(Tarefa proposta) Resuma em duas frases o texto abaixo sobre a pesquisa a respeito do afeto entre jovens.

Coordenação: Maria Isabel Mendes de Almeida

Período: 2020 – presente

Esta pesquisa tem como eixo central refletir sobre novas dinâmicas do afeto entre jovens que se inscrevem em meio a contextos movediços, incertos e flutuantes da contemporaneidade. Pensar sobre tais transformações implica ter em mente a influência decisiva das ferramentas tecnológicas digitais e seu impacto sobre as subjetividades e acerca das ressignificações do amor romântico da modernidade. Neste sentido, caberá aqui a tematização e exploração das práticas amorosas e do encontro com o outro, atravessadas não somente pelos novos arranjos que se estabelecem entre as noções de tempo e espaço, mas igualmente pelo desmanche das fronteiras outrora mais rígidas e sólidas entre as noções de amor, amizade, intimidade e sexo. Assim, em interlocução com jovens dos setores médios de nossa população, refletimos sobre o recurso aos múltiplos dispositivos tecnológicos digitais com finalidades de encontros, formação de sociabilidades amorosas, buscas “eficientes” e pragmáticas do par.

(Dados fornecidos)

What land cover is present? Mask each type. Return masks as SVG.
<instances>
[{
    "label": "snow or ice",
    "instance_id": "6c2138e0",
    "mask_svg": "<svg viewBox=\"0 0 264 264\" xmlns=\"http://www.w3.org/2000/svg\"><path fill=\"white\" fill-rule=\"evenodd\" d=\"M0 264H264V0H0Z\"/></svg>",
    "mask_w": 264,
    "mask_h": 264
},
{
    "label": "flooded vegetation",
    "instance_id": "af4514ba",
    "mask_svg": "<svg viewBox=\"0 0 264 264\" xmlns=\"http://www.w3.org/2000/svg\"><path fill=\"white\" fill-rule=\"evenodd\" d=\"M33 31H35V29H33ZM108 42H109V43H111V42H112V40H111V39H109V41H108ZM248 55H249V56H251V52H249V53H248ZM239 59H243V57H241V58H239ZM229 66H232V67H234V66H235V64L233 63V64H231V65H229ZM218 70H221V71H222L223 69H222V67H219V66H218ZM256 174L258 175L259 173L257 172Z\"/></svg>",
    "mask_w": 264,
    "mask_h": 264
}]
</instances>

(Resposta a seguir) A pesquisa, coordenada por Maria Isabel Mendes de Almeida desde 2020, reflete sobre novas dinâmicas do afeto entre jovens em contextos contemporâneos incertos e flutuantes, considerando a influência das ferramentas tecnológicas digitais sobre as subjetividades e sobre as ressignificações do amor romântico da modernidade. Em interlocução com jovens dos setores médios da população, ela explora as práticas amorosas e o encontro com o outro, marcados pelo desmanche das fronteiras entre amor, amizade, intimidade e sexo, e examina o uso de dispositivos digitais para encontros, sociabilidades amorosas e buscas pragmáticas do par.